I don’t “deserve” anything. These audiences don’t owe me a thing. Any time someone listens to my song, much less tells me they like it, much less buys it, it’s a blessing. I made a thing and put it out in the world and someone else connected to it. What an insane, mystical, sacred act!
This tour hasn’t been especially good. I’ve been beating myself up about it in my businessman headspace. What can I do to waste fewer nights? How can we build our audience faster? What’s the next step toward getting big? I think though now after some thought that doing art is a lot like building a church. Growth should always be a byproduct and never a goal. If you’re focused on numbers, your focus is in the wrong place. When you’re doing the best you know how to put good into the world, the following will build itself. People are attracted to the authenticity. I realized I’ve been so caught up or in being disappointed that more people don’t care or being obsessed with growing our brand, that I’ve given up being present this week. I’ve probably missed opportunities and conversations I was supposed to have, fuming from behind the lip of a consolation pint glass.
I said a lot of this on stage tonight. I stopped for an eternity between songs to tell those eight people that I was so glad I could be there tonight because I believed I was in the process of learning something very important. And when I finished my show, one of those eight people came up to me. He didn’t say, “Great songs, man,” or “Beautiful voice!” He said, “I think you said some things tonight that I needed to hear.”

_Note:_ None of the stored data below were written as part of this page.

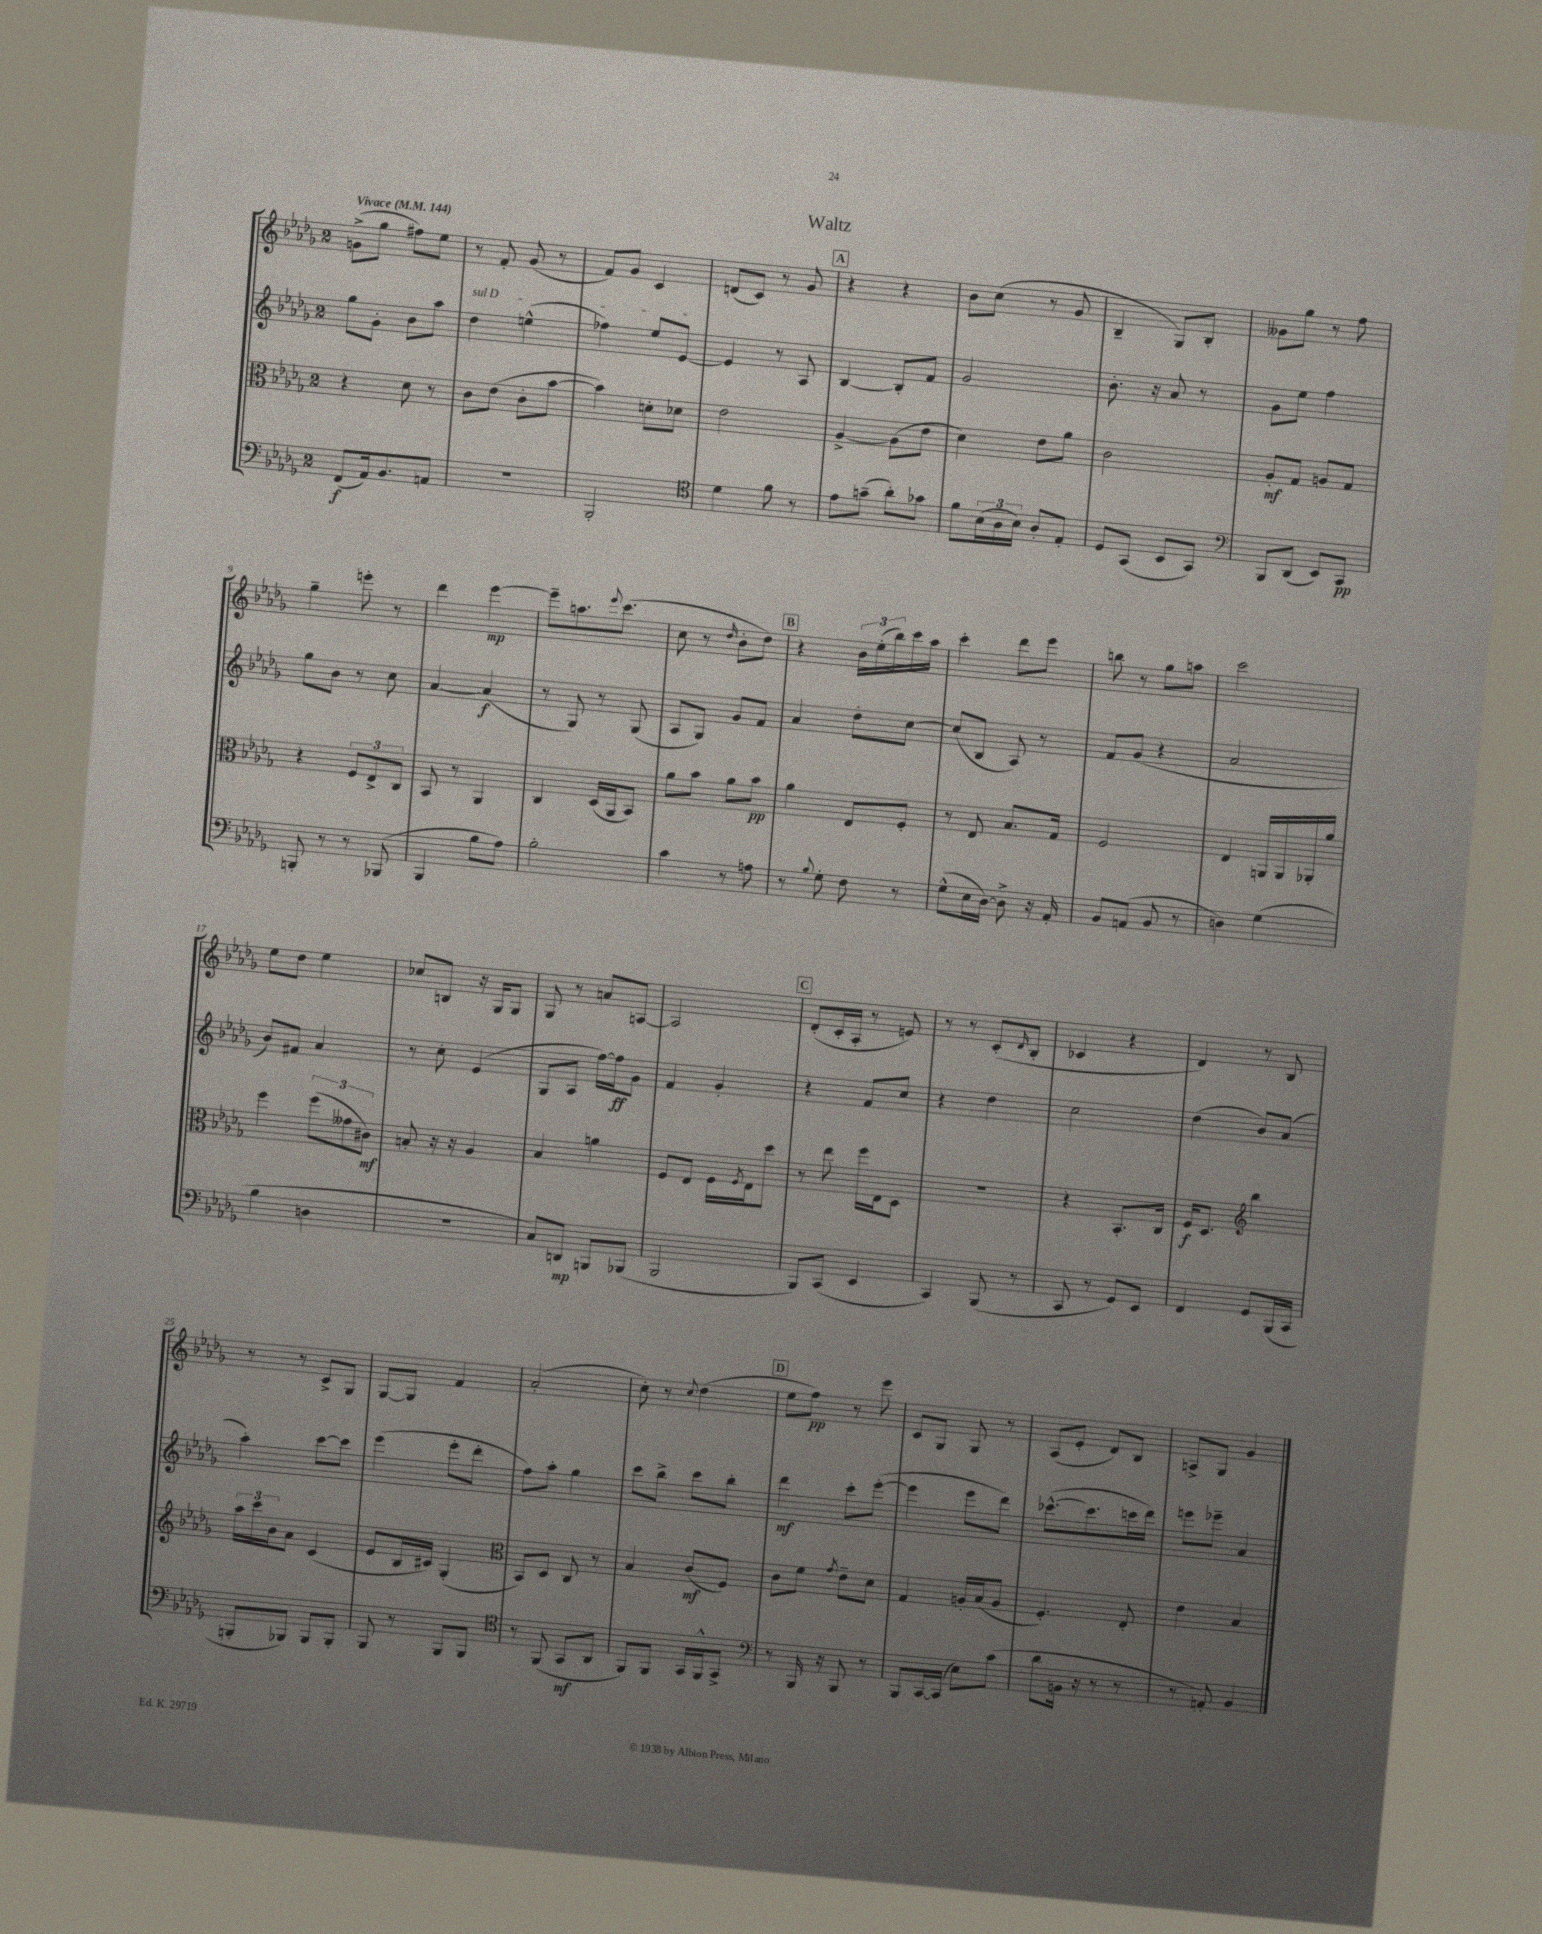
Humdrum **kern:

**kern	**kern	**kern	**kern
*staff4	*staff3	*staff2	*staff1
*clefF4	*clefC3	*clefG2	*clefG2
*k[b-e-a-d-g-]	*k[b-e-a-d-g-]	*k[b-e-a-d-g-]	*k[b-e-a-d-g-]
*M2/4	*M2/4	*M2/4	*M2/4
*MM144	*MM144	*MM144	*MM144
(8FF/L	4r	8gg-\L	(8g^\L
16AA-/k)	.	8g-'\J	8gg-\J
8.BB-/	.	.	.
.	8d-\	8b-\L	8ff#\L)
8AA/J	8r	8aa-\J	8ee-\J
=	=	=	=
2r	8c\L	4dd-\	8r
.	(8e-\J	.	8f'/
.	8c'\L	(4ee^^\	(8g-/
.	[8b-\J	.	8r
=	=	=	=
2BBB-'/	4b-\])	4ff-\)	8f/L)
.	.	.	8g-/J
.	8d'\L	8ee-/L	4c/
.	8d-\J	[8e-/J	.
=	=	=	=
*clefC4	*	*	*
4d-\	2e-\	4e-/]	(8d/L
.	.	.	8c/J)
8f\	.	8r	8r
8r	.	8A-/	8g-/
=	=	=	=
8e-\L	[4A-^/	[4B-/	4r
(8g~\J	.	.	.
8a-'\L)	(8A-\]L	8B-'/]L	4r
8g-\J	8e-\J	8f/J	.
=	=	=	=
8f\L	4d-\)	2g-/	8b-\L
(24B-\L	.	.	(8cc\J
24A-\	.	.	.
24B-\JJ)	.	.	.
8A-'/L	8e-\L	.	8r
8E-'/J	8a-\J	.	8g-/
=	=	=	=
8D-/L	2c\	8.b-'\	4B-~/
(8GG-/J	.	.	.
.	.	16r	.
8BB-/L	.	8a-/	8G-/L)
8GG-/J)	.	8r	8B-'/J
=	=	=	=
*clefF4	*	*	*
8BBB-/L	8A-'/L	8g-\L	8g--\L
(8DD-/J	8G-/J	8ee-\J	8gg-\J
8EE-/L)	8A/L	4ff\	8r
8CC/J	8G-/J	.	8ff\
=	=	=	=
8BBB'/	4r	8gg-\L	4gg-~\
8r	.	8b-\J	.
8r	12F/L	8r	8eee'\
.	12E-^/	.	.
(8BBB-/	.	8cc\	8r
.	12C/J	.	.
=	=	=	=
4BBB-/	8BB-/	[4a-/	4ddd-\
.	8r	.	.
8B-\L	4AA-/	(4a-/]	[4eee-\
8A-\J)	.	.	.
=	=	=	=
2B-'\	4C/	8r	8eee-~\]L
.	.	8G-/)	8.aa\
.	(16D-/LL	8r	.
.	.	.	8qqeee-/
.	16AA-/J	.	(8.ccc\J
.	8BB-/J)	(8G-/	.
=	=	=	=
4c\	8a-\L	8A-/L	8cc\
.	8b-\J	8G-/J)	8r
.	.	.	16qqdd-/
8r	8a-\L	8g-/L	8b-'\L
8A\	8b-\J	8f/J	8dd-\J)
=	=	=	=
8r	4a-\	4a-/	4r
8qqB-/	.	.	.
8G-'\	.	.	.
8F\	8E-/L	8dd-'\L	24b-\LL
.	.	.	(24ee-'\
.	.	.	24bb-\)
8r	8F'/J	[8cc\J	16ccc\
.	.	.	16aa-\JJ
=	=	=	=
(8G-^^\L	8r	(8cc/]L	4ccc'\
16E-\L	8E-/	8B-/J	.
[16D-\JJ)	.	.	.
8D-^\]	8.B-/L	8A-/)	8ddd-\L
16r	.	8r	8eee-\J
16AA-'/	16G-/Jk	.	.
=	=	=	=
8BB-/L	2F/	8f/L	8bb\
(8AA/J	.	(8g-/J	8r
8BB-/	.	4r	8gg-\L
8r	.	.	8aa\J
=	=	=	=
4D\)	4E-/	2a-/	2ccc\
(4G-\	16AA/LL	.	.
.	16AA/	.	.
.	16AA-'/	.	.
.	16a-/JJ	.	.
=	=	=	=
4B-\	4ff\	8b-/L)	8ee-\L
.	.	8f#/J	8dd-\J
4D\	(12ff\L	4a-/	4ee-\
.	12g--\	.	.
.	12c#\J)	.	.
=	=	=	=
2r	8B'/	8r	8cc-/L
.	16r	8cc'\	8B/J
.	16r	.	.
.	4A-/	(4e-/	16r
.	.	.	16G-/LK
.	.	.	8G-/J
=	=	=	=
8C/L)	4B-/	8G-/L	8G-/
8DD/J	.	8A-/J	8r
8BBB/L	4a\	[16ff\LL)	8a/L
.	.	16ff\]J	.
(8BBB-/J	.	8g-\J	[8A/J
=	=	=	=
2BBB-/	8F/L	4f/	2A/]
.	8E-/J	.	.
.	16F\LL	4g-'/	.
.	8qF/	.	.
.	16E-\J	.	.
.	8dd-\J	.	.
=	=	=	=
8BBB-/L)	8r	4r	(8d-'/L
(8CC/J	8ee-\	.	16c'/L
.	.	.	16A-'/JJ
4EE-/	16ff\LL	8f/L	8r
.	16E-\J	.	.
.	8D-\J	8cc/J	8e/)
=	=	=	=
4CC/)	2r	4r	8r
.	.	.	8r
(8BBB-/	.	4dd-\	(8c'/L
.	.	.	16qqd-/
8r	.	.	8B-'/J
=	=	=	=
8CC/	4r	2cc\	4c-/
8r	.	.	.
8GG-/L)	8.BB-'/L	.	4r
8EE-/J	.	.	.
.	16C/Jk	.	.
=	=	=	=
4FF/	16F/LK	(4dd-\	4d-/)
.	8.D-/J	.	.
*	*clefG2	*	*
8GG-/L	4bb-\	8b-/L)	8r
(16BBB-/L	.	(8a-/J	8B-/
16CC/JJ	.	.	.
=	=	=	=
8BBB'/L	24aa-\LL	4aa-'\)	8r
.	24ccc\	.	.
.	24b-\J	.	.
8BBB-/J)	8a-\J	.	8r
8BBB-/L	(4c/	[8ccc\L	8c^/L
8BBB-'/J	.	8ccc\]J	8G-/J
=	=	=	=
8BBB-/	8e-/L	(4eee-\	[8G-/L
8r	16B-/L	.	8G-/]J
.	16c#/JJ)	.	.
8BBB-/L	(4G-'/	8eee-'\L	4f/
8BBB-/J	.	8ddd-'\J	.
=	=	=	=
*clefC4	*clefC3	*	*
8r	8BB-/L)	8ff\L)	(2a-'/
(8FF/	8D-/J	8aa-'\J	.
8GG-/L	8C/	4gg-\	.
8AA-/J	8r	.	.
=	=	=	=
8FF/L)	4B-/	8ccc\L	8cc'\)
8FF/J	.	8bb-^\J	8r
.	.	.	8qqcc/
16GG-/LL	(8c/L	8ccc\L	(4dd-\
16FF^^/J	.	.	.
8GG-^/J	8F/J)	8bb-'\J	.
=	=	=	=
*clefF4	*	*	*
8r	8c\L	4ddd-\	8ee-\L
16BBB-/	8f\J	.	8ff\J)
16r	.	.	.
.	8qg-/	.	.
8BBB-/	8e-~\L	8ccc'\L	8r
8r	8d-\J	([8eee-'\J	8eee-\
=	=	=	=
8BBB-/L	4G-/	4eee-\]	8c/L
[16CC/L	.	.	8G-/J
(16CC/]JJ	.	.	.
8E-\L)	16A'/LL	8eee-\L	8G-/
.	(16B-/J	.	.
(8c\J	8A/J	8ddd-\J)	8r
=	=	=	=
8d-\L	4.F'/)	([8.ccc-^^\L	(8A-/L
16BB\Jk	.	.	8e-'/J
16r	.	8.ccc-\]	.
8r	.	.	8d-/L)
8r	8E-'/	16ccc\L	8B-/J
.	.	16ddd-\JJ)	.
=	=	=	=
8r	4e-\	8eee\L	8A^/L
8AA'/)	.	8eee-~\J	8G-/J
4BB-/	4B-/	4a-/	4g-/
==	==	==	==
*-	*-	*-	*-
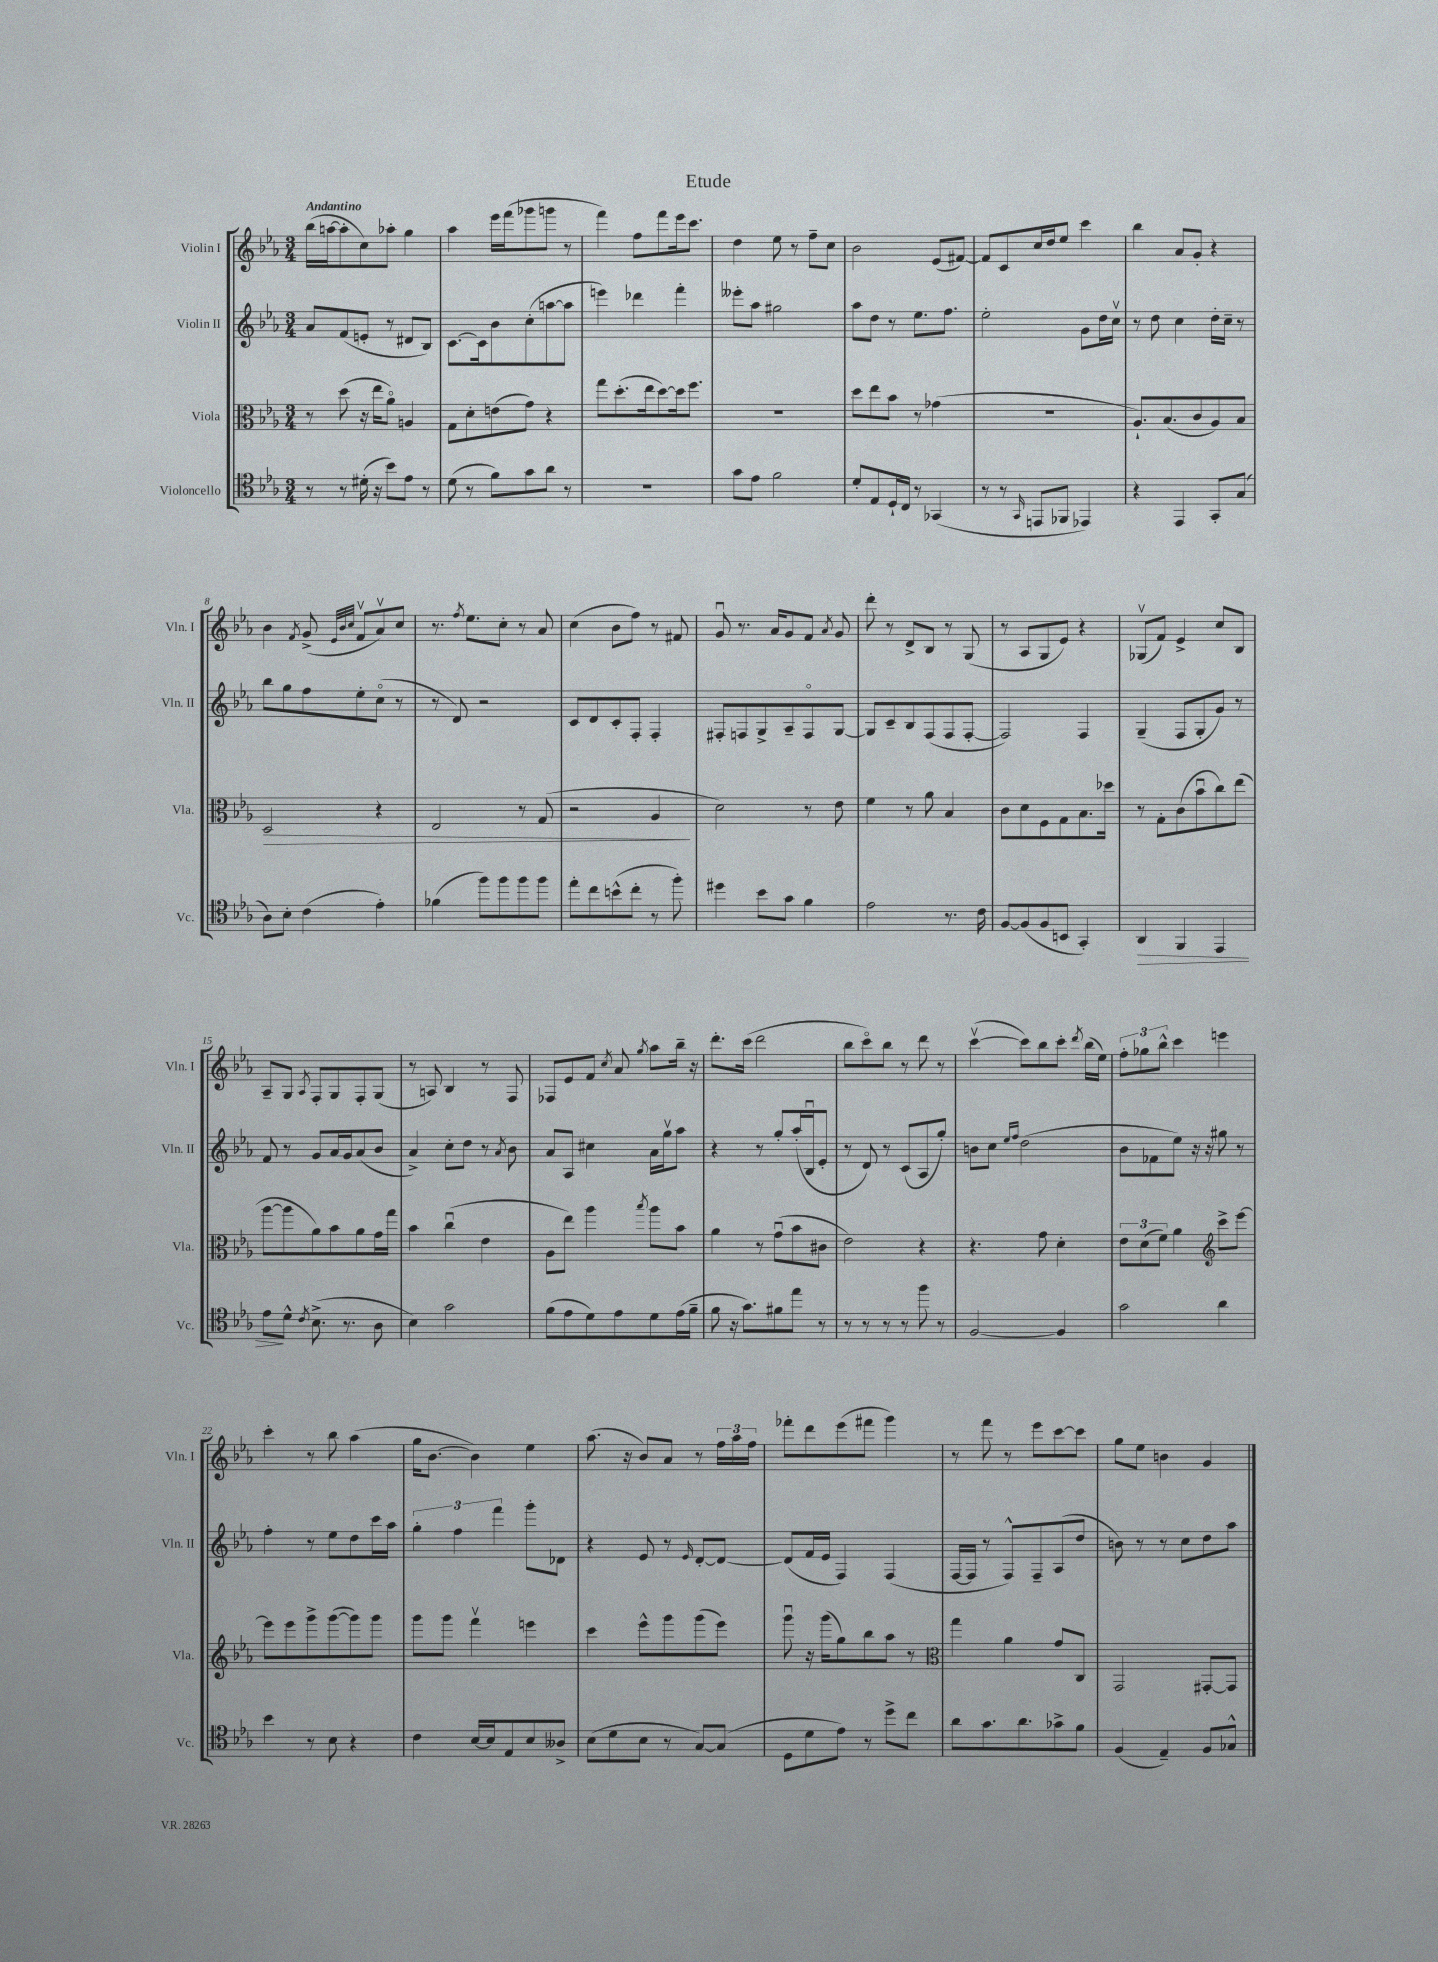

I thanked Sal on stage and I thanked the talent buyer and I thanked Jess in front of a bunch of people who didn’t know her. I put my five dollar tip in my pocket and went to get tacos with Sal. I tried to encourage him in his young craft, because he’s got a pure heart and a good mind for songs and I believe in him and I wanted him to know it. I also told him that art is like ministry: if you can be fulfilled doing literally anything else, run after that other thing. But if you feel in your bones that this is what you’re on earth to do, do it doggedly. And in the words of Sylvia Plath, “Don’t let the wicked city get you down.”
I drove an hour back to where I was staying and called my mom to enthuse about how the Holy Spirit is weird and crazy and teaches us in awesome times in weird ways. Then I wrote all this down before I could forget it. I’m hesitant to say tonight was life changing because I know life works in cycles, and I’m prone to forget these lessons, and God always gently reminds me with a voice eternally devoid of sarcasm. I just know that I got realigned because of a long series of not-coincidences, and for as long as I have this clarity, I’m through trying to be cool. I just want to be good.